- WORK TO BE COMPLETED -
Reproduce every line of text in the records below, character for character, leaving out the pictures.

- Collected data -
----

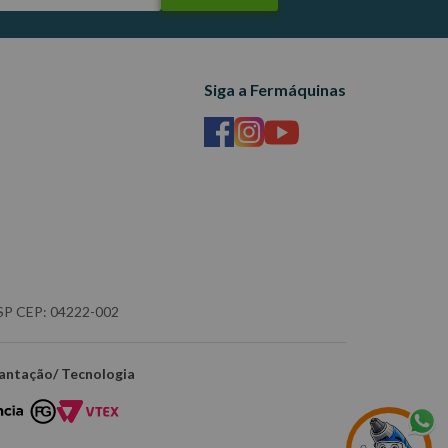
Siga a Fermáquinas
- SP CEP: 04222-002
antação/ Tecnologia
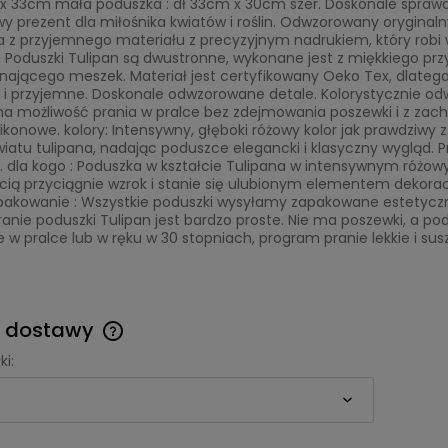
x 33cm mała poduszka : dł 33cm x 30cm szer. Doskonale sprawdz
y prezent dla miłośnika kwiatów i roślin. Odwzorowany oryginalny
z przyjemnego materiału z precyzyjnym nadrukiem, który robi wr
: Poduszki Tulipan są dwustronne, wykonane jest z miękkiego p
ającego meszek. Materiał jest certyfikowany Oeko Tex, dlatego j
 i przyjemne. Doskonale odwzorowane detale. Kolorystycznie odw
na możliwość prania w pralce bez zdejmowania poszewki i z zac
likonowe. kolory: Intensywny, głęboki różowy kolor jak prawdziwy 
iatu tulipana, nadając poduszce elegancki i klasyczny wygląd. Pr
. dla kogo : Poduszka w kształcie Tulipana w intensywnym różow
cią przyciągnie wzrok i stanie się ulubionym elementem deko
 pakowanie : Wszystkie poduszki wysyłamy zapakowane estetycz
Pranie poduszki Tulipan jest bardzo proste. Nie ma poszewki, a 
 w pralce lub w ręku w 30 stopniach, program pranie lekkie i su
Zapisz się do naszego newslettera i
odbierz rabat 5% na pierwsze
y dostawy
zakupy!
ki:
Cena nie zawiera ewentualnych
kosztów płatności
Twoje imię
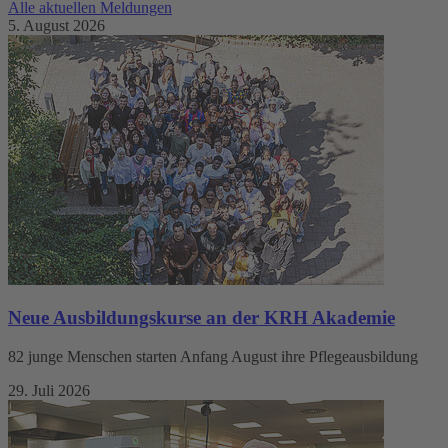
Alle aktuellen Meldungen
5. August 2026
Neue Ausbildungskurse an der KRH Akademie
82 junge Menschen starten Anfang August ihre Pflegeausbildung
29. Juli 2026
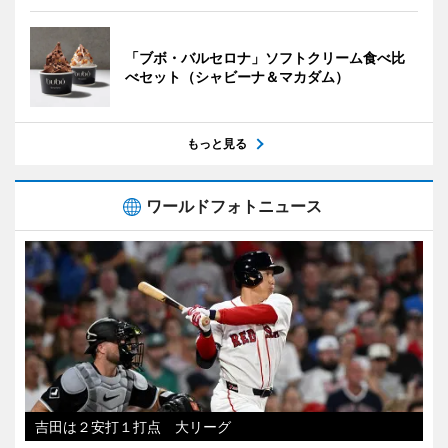
「ブボ・バルセロナ」ソフトクリーム食べ比
べセット（シャビーナ＆マカダム）
もっと見る
ワールドフォトニュース
吉田は２安打１打点 大リーグ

----

- YOUR SOLUTION -
Siga a Fermáquinas
- SP CEP: 04222-002
antação/ Tecnologia
x 33cm mała poduszka : dł 33cm x 30cm szer. Doskonale sprawdz
y prezent dla miłośnika kwiatów i roślin. Odwzorowany oryginalny
z przyjemnego materiału z precyzyjnym nadrukiem, który robi wr
: Poduszki Tulipan są dwustronne, wykonane jest z miękkiego p
ającego meszek. Materiał jest certyfikowany Oeko Tex, dlatego j
 i przyjemne. Doskonale odwzorowane detale. Kolorystycznie odw
na możliwość prania w pralce bez zdejmowania poszewki i z zac
likonowe. kolory: Intensywny, głęboki różowy kolor jak prawdziwy 
iatu tulipana, nadając poduszce elegancki i klasyczny wygląd. Pr
. dla kogo : Poduszka w kształcie Tulipana w intensywnym różow
cią przyciągnie wzrok i stanie się ulubionym elementem deko
 pakowanie : Wszystkie poduszki wysyłamy zapakowane estetycz
Pranie poduszki Tulipan jest bardzo proste. Nie ma poszewki, a 
 w pralce lub w ręku w 30 stopniach, program pranie lekkie i su
Zapisz się do naszego newslettera i
odbierz rabat 5% na pierwsze
y dostawy
zakupy!
ki:
Cena nie zawiera ewentualnych
kosztów płatności
Twoje imię
Alle aktuellen Meldungen
5. August 2026
Neue Ausbildungskurse an der KRH Akademie
82 junge Menschen starten Anfang August ihre Pflegeausbildung
29. Juli 2026
「ブボ・バルセロナ」ソフトクリーム食べ比
べセット（シャビーナ＆マカダム）
もっと見る
ワールドフォトニュース
吉田は２安打１打点 大リーグ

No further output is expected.